Drug Free Workplace Act

Approximately 58% of organizations conduct drug and alcohol testing on both job applicants and current employees. For organizations with over 4,000 employees this number is higher at 62%. Of these respondents, 95% use urine tests and 23% use breath alcohol tests.

While these numbers may have declined in recent years, they are still a good indication of how alcohol and drug testing has become a critical part of keeping the American workplace safe and productive.

Prior to the 1980s, private corporations showed little interest in workplace alcohol and drug testing. Even the Federal Government only started drug testing in the late 1970s after rampant drug use among the U.S. military personnel returning from the Vietnam War came to light.

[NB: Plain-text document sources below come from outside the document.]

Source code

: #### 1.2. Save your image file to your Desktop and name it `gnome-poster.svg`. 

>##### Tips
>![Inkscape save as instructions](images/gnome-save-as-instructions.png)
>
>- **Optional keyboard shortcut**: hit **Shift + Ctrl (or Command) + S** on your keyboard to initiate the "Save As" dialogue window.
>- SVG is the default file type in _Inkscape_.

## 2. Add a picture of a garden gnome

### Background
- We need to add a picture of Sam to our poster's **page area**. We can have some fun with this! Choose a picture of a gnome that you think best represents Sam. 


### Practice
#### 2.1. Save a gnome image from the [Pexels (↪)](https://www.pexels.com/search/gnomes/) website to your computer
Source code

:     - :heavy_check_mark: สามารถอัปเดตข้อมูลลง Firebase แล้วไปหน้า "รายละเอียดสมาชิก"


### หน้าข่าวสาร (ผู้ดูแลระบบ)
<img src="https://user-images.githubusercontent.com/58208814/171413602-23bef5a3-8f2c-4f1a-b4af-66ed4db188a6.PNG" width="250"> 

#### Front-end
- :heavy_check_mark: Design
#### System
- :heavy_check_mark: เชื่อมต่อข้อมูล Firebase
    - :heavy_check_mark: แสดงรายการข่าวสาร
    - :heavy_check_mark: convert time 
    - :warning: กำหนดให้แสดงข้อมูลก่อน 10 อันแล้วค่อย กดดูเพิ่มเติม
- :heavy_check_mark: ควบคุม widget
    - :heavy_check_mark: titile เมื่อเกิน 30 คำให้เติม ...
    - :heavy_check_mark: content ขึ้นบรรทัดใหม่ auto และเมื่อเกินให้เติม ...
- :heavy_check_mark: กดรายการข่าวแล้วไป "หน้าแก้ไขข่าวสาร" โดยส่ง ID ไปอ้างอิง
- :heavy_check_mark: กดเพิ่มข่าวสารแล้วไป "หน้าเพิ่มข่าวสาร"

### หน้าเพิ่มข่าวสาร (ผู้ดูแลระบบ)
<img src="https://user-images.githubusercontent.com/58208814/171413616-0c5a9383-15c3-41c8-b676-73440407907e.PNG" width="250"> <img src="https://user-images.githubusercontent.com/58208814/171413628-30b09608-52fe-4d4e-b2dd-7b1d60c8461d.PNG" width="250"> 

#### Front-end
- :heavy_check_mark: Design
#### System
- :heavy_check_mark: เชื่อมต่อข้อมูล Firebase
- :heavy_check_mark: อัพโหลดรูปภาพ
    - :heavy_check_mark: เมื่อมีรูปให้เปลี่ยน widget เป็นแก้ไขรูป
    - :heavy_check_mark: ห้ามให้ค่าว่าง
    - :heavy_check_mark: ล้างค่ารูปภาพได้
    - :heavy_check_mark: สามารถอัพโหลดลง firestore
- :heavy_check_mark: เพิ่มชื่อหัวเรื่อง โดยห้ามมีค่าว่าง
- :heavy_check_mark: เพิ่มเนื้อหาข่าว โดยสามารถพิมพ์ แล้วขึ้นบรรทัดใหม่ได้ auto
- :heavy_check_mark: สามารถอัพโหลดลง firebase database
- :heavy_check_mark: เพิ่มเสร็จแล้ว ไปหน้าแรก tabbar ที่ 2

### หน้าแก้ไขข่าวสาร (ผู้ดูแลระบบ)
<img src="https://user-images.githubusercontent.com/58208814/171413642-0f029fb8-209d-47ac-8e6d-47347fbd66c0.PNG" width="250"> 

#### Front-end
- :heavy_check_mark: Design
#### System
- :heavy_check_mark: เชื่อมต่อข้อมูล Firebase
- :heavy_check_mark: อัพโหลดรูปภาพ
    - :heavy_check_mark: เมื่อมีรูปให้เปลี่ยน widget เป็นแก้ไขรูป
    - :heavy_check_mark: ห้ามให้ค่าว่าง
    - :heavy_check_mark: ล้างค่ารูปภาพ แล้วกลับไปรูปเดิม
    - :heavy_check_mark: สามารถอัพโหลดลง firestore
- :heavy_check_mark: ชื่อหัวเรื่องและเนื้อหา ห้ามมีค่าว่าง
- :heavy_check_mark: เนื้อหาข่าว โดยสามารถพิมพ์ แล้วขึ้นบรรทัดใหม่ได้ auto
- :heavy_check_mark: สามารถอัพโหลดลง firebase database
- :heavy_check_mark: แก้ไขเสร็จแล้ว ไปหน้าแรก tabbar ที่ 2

The concept of workplace drug testing however can be traced back to the beginning of the 20th century. In 1914, Henry Ford established a “social department” whose main task was to monitor their employees’ lifestyles and the effects of said lifestyles on their performance at work. With a huge work force of some 14,000 at any particular time, turnover at Ford was high. Major areas of concern were drinking and gambling. It was a far cry from today’s drug free workplace programs, but the idea was there – by implementing his “social department”, Ford was able to cut down on his work force turnover from 360% in 1913 to 16% by 1915.

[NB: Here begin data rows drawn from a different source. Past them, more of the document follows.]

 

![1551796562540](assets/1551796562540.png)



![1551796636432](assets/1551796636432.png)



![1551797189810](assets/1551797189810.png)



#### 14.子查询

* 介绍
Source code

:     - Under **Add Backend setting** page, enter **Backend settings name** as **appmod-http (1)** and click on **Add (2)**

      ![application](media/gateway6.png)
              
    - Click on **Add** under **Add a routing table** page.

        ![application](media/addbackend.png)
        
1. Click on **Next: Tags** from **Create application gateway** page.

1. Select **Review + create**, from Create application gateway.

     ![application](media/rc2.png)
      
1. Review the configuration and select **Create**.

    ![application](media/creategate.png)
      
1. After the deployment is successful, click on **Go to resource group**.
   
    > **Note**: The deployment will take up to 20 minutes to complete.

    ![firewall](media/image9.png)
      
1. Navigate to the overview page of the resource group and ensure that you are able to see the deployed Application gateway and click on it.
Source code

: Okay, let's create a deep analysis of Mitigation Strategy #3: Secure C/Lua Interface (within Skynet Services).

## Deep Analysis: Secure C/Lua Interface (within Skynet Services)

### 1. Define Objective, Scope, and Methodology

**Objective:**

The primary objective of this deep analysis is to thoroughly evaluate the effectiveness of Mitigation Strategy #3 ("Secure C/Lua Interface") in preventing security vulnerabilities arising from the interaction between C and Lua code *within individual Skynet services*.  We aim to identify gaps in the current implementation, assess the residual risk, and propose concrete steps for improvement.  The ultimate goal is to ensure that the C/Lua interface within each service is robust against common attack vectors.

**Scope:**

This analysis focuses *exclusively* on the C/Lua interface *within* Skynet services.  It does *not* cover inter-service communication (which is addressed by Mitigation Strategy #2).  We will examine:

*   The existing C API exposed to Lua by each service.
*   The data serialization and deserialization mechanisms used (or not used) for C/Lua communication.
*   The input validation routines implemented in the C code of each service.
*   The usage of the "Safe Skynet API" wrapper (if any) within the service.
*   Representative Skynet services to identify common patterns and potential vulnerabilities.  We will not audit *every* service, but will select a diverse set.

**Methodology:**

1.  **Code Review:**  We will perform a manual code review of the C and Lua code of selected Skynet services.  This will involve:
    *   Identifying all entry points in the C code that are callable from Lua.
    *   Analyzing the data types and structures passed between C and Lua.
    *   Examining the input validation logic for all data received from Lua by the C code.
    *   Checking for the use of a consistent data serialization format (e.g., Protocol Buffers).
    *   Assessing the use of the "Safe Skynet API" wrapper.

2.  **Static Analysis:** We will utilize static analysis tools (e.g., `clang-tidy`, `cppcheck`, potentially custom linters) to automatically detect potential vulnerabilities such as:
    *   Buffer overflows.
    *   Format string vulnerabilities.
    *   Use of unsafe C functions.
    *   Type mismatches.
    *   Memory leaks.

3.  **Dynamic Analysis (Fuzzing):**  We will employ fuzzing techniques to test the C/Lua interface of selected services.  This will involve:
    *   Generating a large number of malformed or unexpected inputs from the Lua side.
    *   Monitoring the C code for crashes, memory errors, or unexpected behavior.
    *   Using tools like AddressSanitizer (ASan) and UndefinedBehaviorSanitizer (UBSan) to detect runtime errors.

In 1981, a tragic accident aboard the American aircraft carrier USS Nimitz killed 14 soldiers and injured 48. Damage to property was $150 million. It was found that 6 of the dead tested positive for marijuana upon autopsy. The Department of Defense responded by implementing several new policies and regulations on drug testing and imposing penalties for drug use and abuse. Other departments and industries followed suit and began instituting drug testing programs in an effort to tackle the growing epidemic of drug use and abuse in the workplace.

President Reagan and the Drug Free Workplace Act of 1988

President Ronald Reagan saw drug abuse sweeping the military and the entire nation and understood the importance of and the benefits to implementing drug testing programs. He issued Executive Order 12564 banning all federal employees (on and off duty) from using drugs. This mandate was subsequently (albeit slowly) adopted by private corporations.

In support of this presidential initiative, Congress passed the Anti-Drug Abuse Act of 1988 and the Drug-Free Workplace Act of 1988. They created a framework that expanded federal drug testing to cover private corporations with government contracts, all with the intention of reducing if not eliminating employee drug use at the workplace.

Soon after, the Omnibus Transportation Employee Testing Act of 1991 was passed by the Department of Transportation. It made drug testing a requirement for all DOT truck drivers.

Employers began realizing that increased productivity and lessened incidences of injuries and damage to property were direct benefits of implementing drug testing in the workplace. New York State implemented Code Rules 60 and 59, under which they provide monetary incentives (like a direct reduction of workers’ compensation rates ranging from 2-10%) to businesses that put up their own drug-free workplace programs.

Drug Free Workplace Act of 1988: Requirements

“The Drug-Free Workplace Act of 1988 requires some Federal contractors and ALL Federal grantees to agree that they will provide drug-free workplaces as a precondition of receiving a contract or grant from a Federal agency.”

The specific components of meeting these requirements vary depending on whether the federal contractor or grantee is an individual or an organization. Needless to say, organizational requirements are more comprehensive as they have to establish actual workplace drug testing programs. Among the processes that organizations seeking a federal contract are the following:

  • Create a written Drug-free Workplace Policy statement and distribute copies to all employees covered by it. The policy must explicitly state the prohibition of “unlawful use, manufacture, dispensation, distribution or possession of a controlled substance” in the workplace as mandated by law. Disciplinary action against policy violators must also be clearly stated.
  • Formulate a drug-free awareness campaign within the workplace.
  • Require employees to abide by the policy terms and to inform the company in case of drug-related crimes committed by the employee. The same must be required of employees working for contracting or granting agencies.

While private corporations that have no plans of entering into federal contracts or grants are not required to comply, they are free to establish (and actually encouraged to establish) their own  drug-free workplace policy that best applies to their organization.